Herr Kollege Toepffer, einen Moment, bitte! - Ich möchte darum bitten, dass hier Ruhe einkehrt. Emotionale Ausbrüche, Herr Limburg und andere, sind hier fehl am Platze.

(Christian Meyer [GRÜNE]: Das gilt dann auch für den Redner!)

- Herr Meyer, das gilt auch für Sie!

Der Redner heißt Toepffer, und der redet jetzt. Bitte!
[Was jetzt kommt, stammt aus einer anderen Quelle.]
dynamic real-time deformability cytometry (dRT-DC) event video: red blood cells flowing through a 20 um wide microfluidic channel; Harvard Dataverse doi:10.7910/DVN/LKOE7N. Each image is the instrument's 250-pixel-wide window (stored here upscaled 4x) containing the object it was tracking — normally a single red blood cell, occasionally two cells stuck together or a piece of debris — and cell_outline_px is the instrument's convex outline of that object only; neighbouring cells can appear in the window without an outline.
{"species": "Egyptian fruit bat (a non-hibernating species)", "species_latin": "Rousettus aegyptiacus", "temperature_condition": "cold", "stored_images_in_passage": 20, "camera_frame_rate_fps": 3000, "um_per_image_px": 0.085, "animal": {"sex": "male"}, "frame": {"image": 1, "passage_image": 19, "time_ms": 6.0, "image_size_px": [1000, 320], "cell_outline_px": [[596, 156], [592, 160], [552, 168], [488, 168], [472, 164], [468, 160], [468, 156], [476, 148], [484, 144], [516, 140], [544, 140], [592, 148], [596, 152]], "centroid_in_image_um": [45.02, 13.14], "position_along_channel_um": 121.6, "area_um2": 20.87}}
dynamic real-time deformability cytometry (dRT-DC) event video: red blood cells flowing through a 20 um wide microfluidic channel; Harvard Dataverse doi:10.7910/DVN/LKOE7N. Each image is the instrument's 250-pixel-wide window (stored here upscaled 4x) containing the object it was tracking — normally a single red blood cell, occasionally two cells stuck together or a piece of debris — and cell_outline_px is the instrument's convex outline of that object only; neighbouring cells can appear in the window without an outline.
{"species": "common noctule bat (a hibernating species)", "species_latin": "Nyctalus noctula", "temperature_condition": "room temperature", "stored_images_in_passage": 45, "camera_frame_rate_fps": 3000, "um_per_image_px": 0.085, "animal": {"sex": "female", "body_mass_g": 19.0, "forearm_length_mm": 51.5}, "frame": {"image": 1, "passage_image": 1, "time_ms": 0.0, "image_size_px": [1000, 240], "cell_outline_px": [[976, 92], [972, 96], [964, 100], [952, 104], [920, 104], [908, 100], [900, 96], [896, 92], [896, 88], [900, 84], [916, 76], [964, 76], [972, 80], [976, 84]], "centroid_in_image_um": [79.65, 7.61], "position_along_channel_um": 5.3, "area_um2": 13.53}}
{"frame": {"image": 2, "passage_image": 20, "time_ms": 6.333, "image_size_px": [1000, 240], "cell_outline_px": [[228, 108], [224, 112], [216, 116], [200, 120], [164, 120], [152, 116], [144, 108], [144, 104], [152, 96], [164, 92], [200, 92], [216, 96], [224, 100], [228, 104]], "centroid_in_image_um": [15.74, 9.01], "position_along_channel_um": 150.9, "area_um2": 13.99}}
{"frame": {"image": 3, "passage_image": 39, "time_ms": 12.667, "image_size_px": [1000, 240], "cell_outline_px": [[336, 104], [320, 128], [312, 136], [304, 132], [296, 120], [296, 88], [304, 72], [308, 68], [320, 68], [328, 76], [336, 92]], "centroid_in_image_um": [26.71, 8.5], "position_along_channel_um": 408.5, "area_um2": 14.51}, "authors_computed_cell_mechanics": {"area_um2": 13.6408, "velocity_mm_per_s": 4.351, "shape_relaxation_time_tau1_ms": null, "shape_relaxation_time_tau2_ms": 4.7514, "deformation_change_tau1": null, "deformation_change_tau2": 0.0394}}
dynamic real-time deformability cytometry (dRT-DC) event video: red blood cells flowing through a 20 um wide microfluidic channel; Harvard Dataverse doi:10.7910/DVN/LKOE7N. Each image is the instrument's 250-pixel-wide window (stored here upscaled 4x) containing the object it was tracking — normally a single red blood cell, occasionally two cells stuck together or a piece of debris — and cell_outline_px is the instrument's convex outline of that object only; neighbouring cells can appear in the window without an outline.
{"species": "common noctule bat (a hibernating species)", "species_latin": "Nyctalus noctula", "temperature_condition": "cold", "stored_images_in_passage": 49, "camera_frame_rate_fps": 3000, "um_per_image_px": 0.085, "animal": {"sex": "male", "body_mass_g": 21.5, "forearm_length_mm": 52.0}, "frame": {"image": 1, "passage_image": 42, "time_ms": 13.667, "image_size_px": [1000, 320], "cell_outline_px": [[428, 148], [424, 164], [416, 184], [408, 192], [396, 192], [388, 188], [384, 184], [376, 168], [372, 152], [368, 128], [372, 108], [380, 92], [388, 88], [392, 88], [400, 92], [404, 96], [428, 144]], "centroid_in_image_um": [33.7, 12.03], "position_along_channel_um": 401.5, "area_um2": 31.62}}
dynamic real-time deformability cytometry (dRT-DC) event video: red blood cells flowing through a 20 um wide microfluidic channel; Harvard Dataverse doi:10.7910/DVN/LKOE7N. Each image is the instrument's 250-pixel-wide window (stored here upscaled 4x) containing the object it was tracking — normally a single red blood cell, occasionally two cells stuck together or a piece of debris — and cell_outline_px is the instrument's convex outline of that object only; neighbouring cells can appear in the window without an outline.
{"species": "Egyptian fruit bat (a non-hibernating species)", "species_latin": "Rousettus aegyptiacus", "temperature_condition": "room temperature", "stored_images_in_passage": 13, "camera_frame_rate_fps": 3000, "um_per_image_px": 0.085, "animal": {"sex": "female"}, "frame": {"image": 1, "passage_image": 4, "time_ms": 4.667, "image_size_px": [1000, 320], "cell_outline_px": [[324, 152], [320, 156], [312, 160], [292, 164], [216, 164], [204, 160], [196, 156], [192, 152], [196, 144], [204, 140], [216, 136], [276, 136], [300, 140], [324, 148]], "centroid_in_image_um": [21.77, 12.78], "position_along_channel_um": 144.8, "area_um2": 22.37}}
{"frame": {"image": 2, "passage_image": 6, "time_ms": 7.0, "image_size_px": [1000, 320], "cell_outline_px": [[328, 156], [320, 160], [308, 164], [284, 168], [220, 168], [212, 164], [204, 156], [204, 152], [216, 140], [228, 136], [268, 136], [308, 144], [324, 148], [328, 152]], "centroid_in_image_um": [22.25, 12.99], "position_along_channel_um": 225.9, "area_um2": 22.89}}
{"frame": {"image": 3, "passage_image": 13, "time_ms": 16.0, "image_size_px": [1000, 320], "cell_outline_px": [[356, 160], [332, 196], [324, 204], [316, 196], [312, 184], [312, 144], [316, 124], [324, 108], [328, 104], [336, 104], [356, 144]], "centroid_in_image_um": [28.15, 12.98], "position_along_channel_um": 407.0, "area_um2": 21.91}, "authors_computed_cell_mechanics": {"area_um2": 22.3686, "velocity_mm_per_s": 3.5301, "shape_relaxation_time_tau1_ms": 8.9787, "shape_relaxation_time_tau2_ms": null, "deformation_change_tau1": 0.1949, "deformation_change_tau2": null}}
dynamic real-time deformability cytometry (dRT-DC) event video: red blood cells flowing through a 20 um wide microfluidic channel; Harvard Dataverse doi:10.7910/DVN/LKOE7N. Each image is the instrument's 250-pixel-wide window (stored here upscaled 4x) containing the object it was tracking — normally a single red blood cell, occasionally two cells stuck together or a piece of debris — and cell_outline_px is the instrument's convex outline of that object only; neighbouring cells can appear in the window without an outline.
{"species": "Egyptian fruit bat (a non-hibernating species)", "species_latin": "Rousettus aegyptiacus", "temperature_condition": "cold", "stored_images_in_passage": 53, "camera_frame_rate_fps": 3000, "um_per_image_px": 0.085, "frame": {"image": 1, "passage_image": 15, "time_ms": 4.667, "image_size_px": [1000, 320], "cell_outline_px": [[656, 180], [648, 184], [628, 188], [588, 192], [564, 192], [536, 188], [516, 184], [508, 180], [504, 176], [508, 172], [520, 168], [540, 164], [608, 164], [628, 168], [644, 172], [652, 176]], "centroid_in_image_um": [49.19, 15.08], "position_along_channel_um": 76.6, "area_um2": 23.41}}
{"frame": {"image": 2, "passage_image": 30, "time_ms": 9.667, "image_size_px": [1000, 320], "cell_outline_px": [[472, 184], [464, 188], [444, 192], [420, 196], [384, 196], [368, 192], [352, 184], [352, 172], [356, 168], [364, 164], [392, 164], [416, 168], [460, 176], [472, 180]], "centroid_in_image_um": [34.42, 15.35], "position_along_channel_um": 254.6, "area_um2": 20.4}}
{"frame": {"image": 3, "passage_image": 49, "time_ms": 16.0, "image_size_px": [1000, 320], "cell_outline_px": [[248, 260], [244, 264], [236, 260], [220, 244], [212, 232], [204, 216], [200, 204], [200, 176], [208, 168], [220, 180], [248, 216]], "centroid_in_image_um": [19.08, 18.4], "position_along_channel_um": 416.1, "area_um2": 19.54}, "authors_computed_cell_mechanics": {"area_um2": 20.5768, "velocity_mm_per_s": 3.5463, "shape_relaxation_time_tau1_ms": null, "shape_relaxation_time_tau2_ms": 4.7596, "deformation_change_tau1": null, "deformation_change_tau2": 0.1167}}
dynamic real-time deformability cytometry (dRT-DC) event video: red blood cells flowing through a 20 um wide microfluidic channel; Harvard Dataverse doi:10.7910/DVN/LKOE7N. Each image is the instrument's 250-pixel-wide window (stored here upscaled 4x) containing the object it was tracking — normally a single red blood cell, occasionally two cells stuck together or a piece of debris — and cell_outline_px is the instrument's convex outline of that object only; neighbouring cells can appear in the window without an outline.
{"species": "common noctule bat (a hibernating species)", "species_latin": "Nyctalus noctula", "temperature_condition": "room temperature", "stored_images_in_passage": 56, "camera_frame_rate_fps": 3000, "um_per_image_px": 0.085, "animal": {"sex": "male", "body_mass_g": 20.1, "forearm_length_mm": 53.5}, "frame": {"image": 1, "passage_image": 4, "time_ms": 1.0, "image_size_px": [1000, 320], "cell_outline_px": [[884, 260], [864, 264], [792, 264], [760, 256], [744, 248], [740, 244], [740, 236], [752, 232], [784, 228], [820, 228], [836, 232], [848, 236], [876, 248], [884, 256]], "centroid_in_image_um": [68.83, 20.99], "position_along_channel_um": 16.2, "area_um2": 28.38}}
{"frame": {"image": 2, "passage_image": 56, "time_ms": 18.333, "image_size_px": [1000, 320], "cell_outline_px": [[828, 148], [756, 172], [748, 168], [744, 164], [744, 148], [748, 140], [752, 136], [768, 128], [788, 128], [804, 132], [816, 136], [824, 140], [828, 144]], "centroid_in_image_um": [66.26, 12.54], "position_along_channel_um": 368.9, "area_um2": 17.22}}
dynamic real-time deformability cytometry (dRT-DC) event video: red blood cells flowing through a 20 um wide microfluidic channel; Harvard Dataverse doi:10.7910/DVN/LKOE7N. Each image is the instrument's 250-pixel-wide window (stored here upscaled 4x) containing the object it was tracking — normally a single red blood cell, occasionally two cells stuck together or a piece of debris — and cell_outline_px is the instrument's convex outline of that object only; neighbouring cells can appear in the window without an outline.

Vielen Dank. - Herr Limburg, es geht doch gar nicht darum, nationale Interessen gegen europäische Interessen zu stellen. Es geht hier darum, wie eine europäische Lösung aussehen soll. Auf diese europäische Lösung - das muss man einfach mal feststellen - warten die Menschen seit 2015. Deswegen brauchen wir jetzt langsam etwas Bewegung.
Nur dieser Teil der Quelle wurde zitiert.